Stored dataset items
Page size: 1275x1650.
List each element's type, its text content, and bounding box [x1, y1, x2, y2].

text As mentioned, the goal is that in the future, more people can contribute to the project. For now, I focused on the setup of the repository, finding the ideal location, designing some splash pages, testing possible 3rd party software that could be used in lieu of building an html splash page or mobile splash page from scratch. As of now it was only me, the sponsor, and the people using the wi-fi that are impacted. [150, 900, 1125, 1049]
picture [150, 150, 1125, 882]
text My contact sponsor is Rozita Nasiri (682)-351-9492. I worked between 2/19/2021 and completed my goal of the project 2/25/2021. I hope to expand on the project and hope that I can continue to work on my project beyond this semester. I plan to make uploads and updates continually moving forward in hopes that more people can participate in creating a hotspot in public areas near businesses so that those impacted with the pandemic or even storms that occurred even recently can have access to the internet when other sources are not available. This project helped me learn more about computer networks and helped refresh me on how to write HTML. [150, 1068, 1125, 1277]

■ TASK INSTRUCTIONS: The data must be printed verbatim, line by line.

■ RESULT FOR THIS TASK:
Page size: 1275x1650.
List each element's type, its text content, and bounding box [x1, y1, x2, y2].

text As mentioned, the goal is that in the future, more people can contribute to the project. For now, I focused on the setup of the repository, finding the ideal location, designing some splash pages, testing possible 3rd party software that could be used in lieu of building an html splash page or mobile splash page from scratch. As of now it was only me, the sponsor, and the people using the wi-fi that are impacted. [150, 900, 1125, 1049]
picture [150, 150, 1125, 882]
text My contact sponsor is Rozita Nasiri (682)-351-9492. I worked between 2/19/2021 and completed my goal of the project 2/25/2021. I hope to expand on the project and hope that I can continue to work on my project beyond this semester. I plan to make uploads and updates continually moving forward in hopes that more people can participate in creating a hotspot in public areas near businesses so that those impacted with the pandemic or even storms that occurred even recently can have access to the internet when other sources are not available. This project helped me learn more about computer networks and helped refresh me on how to write HTML. [150, 1068, 1125, 1277]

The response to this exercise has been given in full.